**Extracted text:**
Researchers at the National Institute of Standards and Technology (NIST) have begun an ambitious project to attack a vexing problem in the semiconductor industry: rigorous flow control of the many gases used in making semiconductor microchips.
“Flowmeter manufacturers need specified uncertainties – precisely measured levels of confidence – and dependably reproducible performance to manage all the gases they use,” said Jodie Pope of NIST’s Fluid Metrology Group. “And right now, in many cases, that requirement can’t be met – especially for some of the new and often hazardous gases recently introduced into the fabrication process.”
Making a typical microprocessor for a modern personal computer takes several weeks and hundreds of process steps inside sealed chambers. During that time, different gases are applied to or deposited on the chip over a wide range of temperature and pressure conditions to create the chemical compositions and etch the physical features that result in more than a billion transistors on a surface the size of a fingernail.
As chip components have grown smaller, so has the need for ultra-low gas flows – as little as one-tenth of a cubic centimeter per minute for some operations – that can be exactly controlled and do not vary more than a fraction of 1 percent from one production run to another.

**Record excerpts:**
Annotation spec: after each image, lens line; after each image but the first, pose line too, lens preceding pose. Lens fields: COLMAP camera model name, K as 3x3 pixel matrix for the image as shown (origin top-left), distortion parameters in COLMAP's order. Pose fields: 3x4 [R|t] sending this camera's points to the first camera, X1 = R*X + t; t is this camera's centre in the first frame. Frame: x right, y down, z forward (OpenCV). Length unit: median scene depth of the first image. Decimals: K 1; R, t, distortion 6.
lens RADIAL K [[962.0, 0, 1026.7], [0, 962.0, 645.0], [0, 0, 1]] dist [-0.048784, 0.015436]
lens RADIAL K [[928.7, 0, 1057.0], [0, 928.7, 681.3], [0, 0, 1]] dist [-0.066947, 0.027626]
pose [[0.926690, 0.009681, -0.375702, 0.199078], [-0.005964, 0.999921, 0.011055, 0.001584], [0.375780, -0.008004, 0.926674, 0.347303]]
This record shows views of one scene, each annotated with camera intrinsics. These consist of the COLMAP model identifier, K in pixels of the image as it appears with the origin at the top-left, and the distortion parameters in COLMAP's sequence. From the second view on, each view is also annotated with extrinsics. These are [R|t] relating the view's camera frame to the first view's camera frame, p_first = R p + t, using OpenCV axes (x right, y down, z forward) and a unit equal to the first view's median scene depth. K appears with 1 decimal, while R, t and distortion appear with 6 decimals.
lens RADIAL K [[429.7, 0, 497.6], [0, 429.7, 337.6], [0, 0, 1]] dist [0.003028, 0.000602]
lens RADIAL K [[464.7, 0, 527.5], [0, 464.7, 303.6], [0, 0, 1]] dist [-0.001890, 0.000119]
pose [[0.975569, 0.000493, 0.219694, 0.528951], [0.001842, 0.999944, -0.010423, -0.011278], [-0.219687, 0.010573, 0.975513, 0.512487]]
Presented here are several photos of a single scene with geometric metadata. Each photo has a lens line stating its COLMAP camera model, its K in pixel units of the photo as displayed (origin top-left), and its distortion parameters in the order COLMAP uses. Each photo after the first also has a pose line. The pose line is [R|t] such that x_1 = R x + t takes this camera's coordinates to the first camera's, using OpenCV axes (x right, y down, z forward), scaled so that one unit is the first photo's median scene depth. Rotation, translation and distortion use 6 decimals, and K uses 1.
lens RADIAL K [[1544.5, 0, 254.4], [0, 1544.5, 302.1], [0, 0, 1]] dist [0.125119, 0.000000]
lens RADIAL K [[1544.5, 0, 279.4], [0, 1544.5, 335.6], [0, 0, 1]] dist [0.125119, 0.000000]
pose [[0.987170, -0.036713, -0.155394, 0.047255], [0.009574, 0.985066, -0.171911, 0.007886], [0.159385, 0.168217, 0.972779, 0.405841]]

**Problems to solve:**
(1) In the NIST article on gas flow control, which group at NIST is Jodie Pope part of?
(2) Reproduce the NIST article on gas flow control word for word, starting at "Making a typical" and ending at "run to another.".
(3) Carry on the NIST article on gas flow control, beginning right after its final sentence.

**Task answers:**
(1) The Fluid Metrology Group.

(2)
Making a typical microprocessor for a modern personal computer takes several weeks and hundreds of process steps inside sealed chambers. During that time, different gases are applied to or deposited on the chip over a wide range of temperature and pressure conditions to create the chemical compositions and etch the physical features that result in more than a billion transistors on a surface the size of a fingernail.
As chip components have grown smaller, so has the need for ultra-low gas flows – as little as one-tenth of a cubic centimeter per minute for some operations – that can be exactly controlled and do not vary more than a fraction of 1 percent from one production run to another.

(3)
Meeting those demands will require unprecedented advances in the ability to calibrate devices called mass flow controllers (MFCs), tens of thousands of which are utilized in semiconductor manufacturing to regulate movement of gases in production chambers. Maximizing confidence in their performance is the goal of the new NIST program.
MFCs are usually calibrated using nitrogen, which is extremely well characterized and largely inert. How they handle other gases is generally determined by using a look-up table of correction factors that is different for each gas and each MFC design.
“Chip manufacturers may start from those numbers,” said NIST fluid scientist Keith Gillis, “but when they run the process they frequently have to tweak all of their flows and mixtures in order to get the product that they want. So it becomes a recipe that they have to figure out and follow by trial and error. That’s expensive. The outcome of our new program would be that they would have a more accurate method of determining how the parameters should be set.”
“Moreover, many of both the conventional and newly introduced gases are very toxic,” said Pope. “Some are corrosive and even explosive. Many are poorly characterized in terms of viscosity, density, thermal conductivity, and other properties that affect flow. And often we don’t have a lot of that information in existing databases. So we have to measure those gases ourselves to determine what the best conversion factors are.”
The group has begun assembling new test apparatus and safety enclosures that will eventually be able to accommodate up to 16 liters of various gases at as much as 1 liter per minute. So far, the new project has attracted about 20 stakeholders from industry. To keep them up to date on findings as the research progresses, scientists are posting the latest results at Research Updates – Gas Flow for Semiconductor Manufacturing.